To qualify for a reverse mortgage must be at least 62 years old, live in your home as your primary residence and have sufficient equity in your home. That’s it. Currently there are no income requirements or credit checks in order to receive a reverse mortgage.

Who is it for?

The reverse mortgage program is for any homeowner of the age of 62. The program works for homeowners who have a mortgage and for those who own their home outright.

What are the loan options?

At One Reverse Mortgage you have three different loan options to choose from:

  • HECM Standard Adjustable
  • HECM Saver Adjustable
  • HECM Saver Fixed

Each program has its own unique benefits so you can choose one that best fits your situation.

HECM Standard Adjustable –Provides more flexibility in how you access your proceeds and the rate will move with the market. The options to receive your proceeds are lump sum, monthly payments, a line of credit or a combination of the three.

HECM Saver Adjustable –This option provides the lowest up front mortgage insurance costs and allows a smaller amount of proceeds than with the HECM Standard Adjustable. If you are looking for lower cost reverse mortgage option and do not need to access as much of your equity than the HECM Saver is the option for you.

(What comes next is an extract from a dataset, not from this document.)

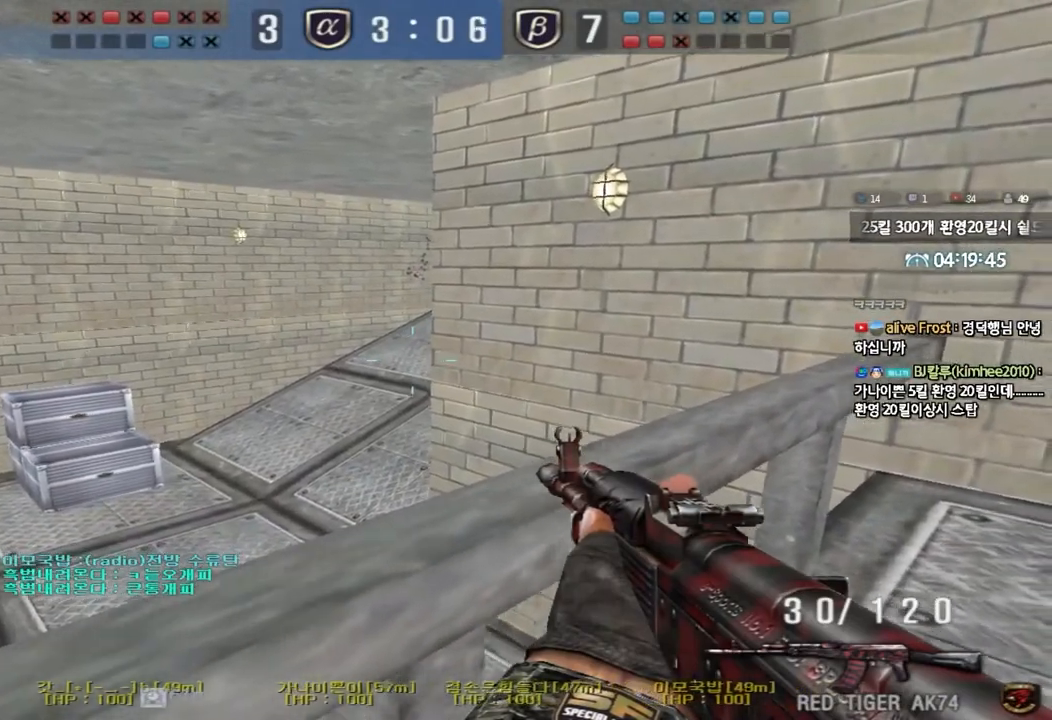
{"keys": ["shift"], "events": [[50, "w", "up"], [150, "a", "down"], [250, "a", "up"]]}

HECM Saver Fixed – Provides a fixed interest rate for the life of the loan. This option gives you the lowest up front closing costs and allows slightly less available proceeds than the Standard Adjustable option.

Ok I received a reverse mortgage, how does it work now?

Once you receive your reverse mortgage you will get your proceeds. Depending on which program you have chosen will determine how you receive your proceeds. You will just be required to maintain the home and stay current with taxes and property insurance. You can live in your home for the rest of life and not having to worry about making another required mortgage payment.

When you no longer occupy the home is when the loan becomes due. The loan can be paid off in a couple of ways:

  • The home is sold and the proceeds are used to pay off the reverse mortgage
  • Or your heirs can pay off the reverse mortgage and keep the home. Your heirs do not assume your debt, they have the option to keep the home through purchase or re-finance.

The reverse mortgage program has been described as a complex loan. While it is different from a traditional mortgage it is easy to qualify and easy to understand once you have the correct information.

If you still have questions about the program or wondering if it is right for you, give us a call! A licensed professional will discuss your financial goals and determine if the reverse mortgage program makes sense for you and your retirement.


Kristen Curzytek is a writer for Retiring Wise.  Give us a call at (800) 401-8114 to talk to one of our licensed professionals. They can discuss your financial situation with you and determine if a reverse mortgage makes sense for you and your financial goals.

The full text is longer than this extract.